Il ne comprenait pas cette guerre. Elle était couverte d’une exécrable brume ; elle enfouissait l’héroïsme dans des cavernes, elle dévoilait des ennemis plus abjects que les Niams-Niams ou les Têtes Plates.

Le Temps donnait un communiqué favorable. Augustin de Rougeterre fit un signe de croix et dit à voix basse : « Levez-vous, Seigneur, en votre colère : signalez votre puissance contre nos ennemis… Que le mal qu’ils ont fait se retourne contre eux, que leur injustice retombe sur leur tête… »

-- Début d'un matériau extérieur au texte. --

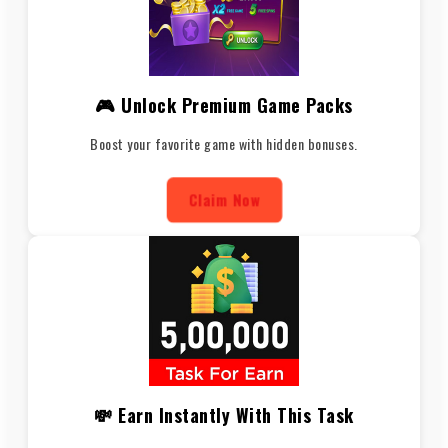
🎮 Unlock Premium Game Packs
Boost your favorite game with hidden bonuses.
Claim Now
💸 Earn Instantly With This Task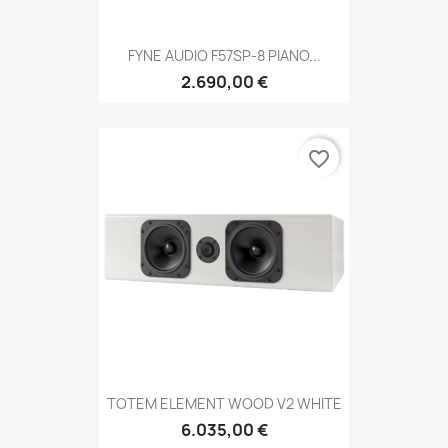
FYNE AUDIO F57SP-8 PIANO...
2.690,00 €
favorite_border
TOTEM ELEMENT WOOD V2 WHITE
6.035,00 €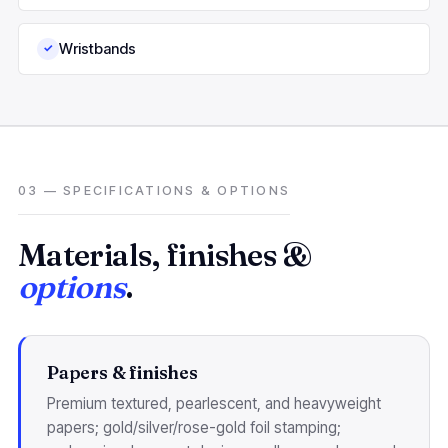
Wristbands
✓
03 — SPECIFICATIONS & OPTIONS
Materials, finishes &
options
.
Papers & finishes
Premium textured, pearlescent, and heavyweight
papers; gold/silver/rose-gold foil stamping;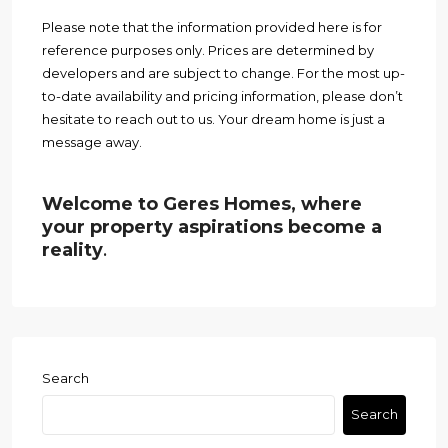
Please note that the information provided here is for
reference purposes only. Prices are determined by
developers and are subject to change. For the most up-
to-date availability and pricing information, please don’t
hesitate to reach out to us. Your dream home is just a
message away.
Welcome to Geres Homes, where
your property aspirations become a
reality
.
Search
Search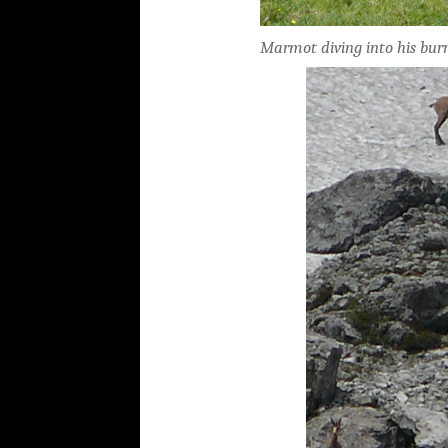
Marmot diving into his bur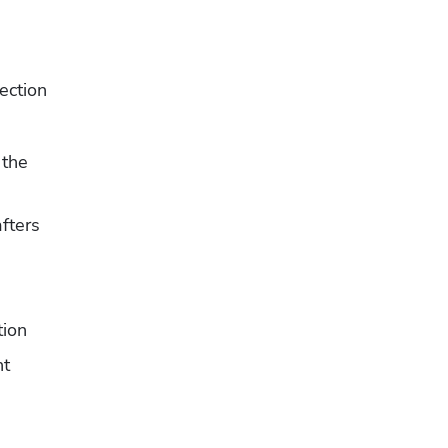
ction 
the 
afters
s
tion
nt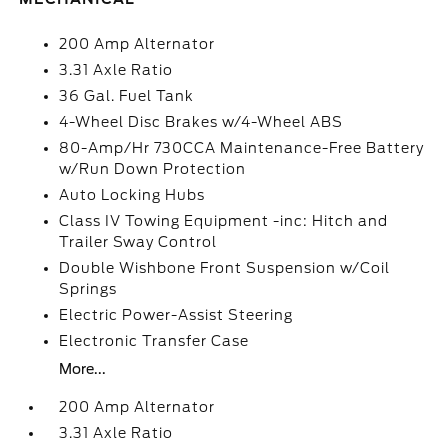
200 Amp Alternator
3.31 Axle Ratio
36 Gal. Fuel Tank
4-Wheel Disc Brakes w/4-Wheel ABS
80-Amp/Hr 730CCA Maintenance-Free Battery
w/Run Down Protection
Auto Locking Hubs
Class IV Towing Equipment -inc: Hitch and
Trailer Sway Control
Double Wishbone Front Suspension w/Coil
Springs
Electric Power-Assist Steering
Electronic Transfer Case
More...
200 Amp Alternator
3.31 Axle Ratio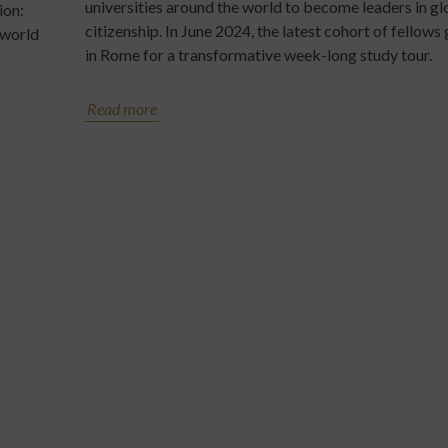
universities around the world to become leaders in gl
ion:
citizenship. In June 2024, the latest cohort of fellows
 world
in Rome for a transformative week-long study tour.
Read more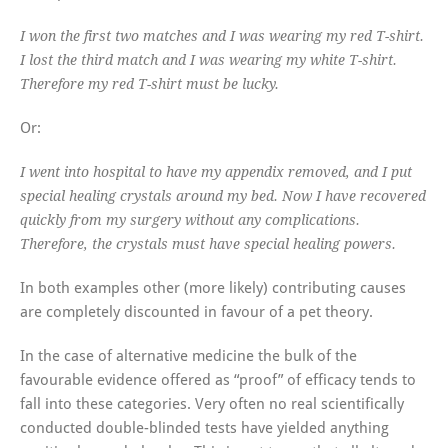
I won the first two matches and I was wearing my red T-shirt.
I lost the third match and I was wearing my white T-shirt.
Therefore my red T-shirt must be lucky.
Or:
I went into hospital to have my appendix removed, and I put
special healing crystals around my bed. Now I have recovered
quickly from my surgery without any complications.
Therefore, the crystals must have special healing powers.
In both examples other (more likely) contributing causes
are completely discounted in favour of a pet theory.
In the case of alternative medicine the bulk of the
favourable evidence offered as “proof” of efficacy tends to
fall into these categories. Very often no real scientifically
conducted double-blinded tests have yielded anything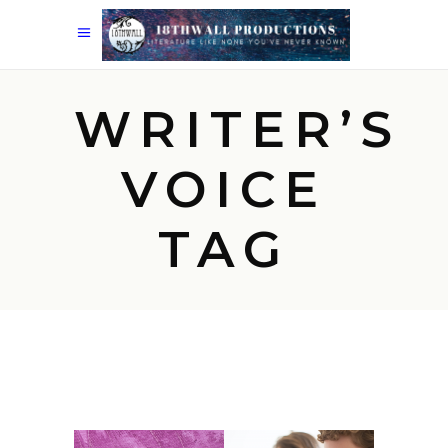
WRITER’S
VOICE
TAG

Il avait les mains jointes ; les souvenirs de sa jeunesse se levaient avec la prière…

Puis, il tira une lettre de sa poche et la relut :

— Qu’est-ce que cela signifie ? Pierre est-il devenu fou ?… Ou m’a-t-il écrit pendant un délire ?

Il s’assit sur un banc de porphyre et retomba dans son rongement. Les nues crépusculaires passaient lentement au-dessus du rouvre… Un domestique parut qui apportait une carte :

— Bon ! J’y vais !

Augustin se leva et marcha roidement vers l’hôtel.

Deux soldats l’attendaient dans le petit salon.

Il eut un geste brusque, puis, ses yeux s’étant fixés sur les visiteurs, il demeura paralysé : chacun des deux visiteurs était l’image parfaite de l’autre, et leurs images étaient celle de Pierre de Givreuse.

Un souffle passa sur le vieil homme, presque de l’épouvante ; il dit d’une voix creuse :

— Lequel de vous est mon neveu ?

Les soldats échangèrent un regard ; l’un d’eux répondit :

— Nous croyons être, l’un et l’autre, Pierre de Givreuse.

Le comte eut un sursaut qui marquait la stupéfaction avec une nuance de colère :

— Est-ce une mystification ? — cria-t-il. — L’heure est abominablement mal choisie.

— Hélas ! C’est la plus profonde vérité ! — fit celui qui n’avait point parlé.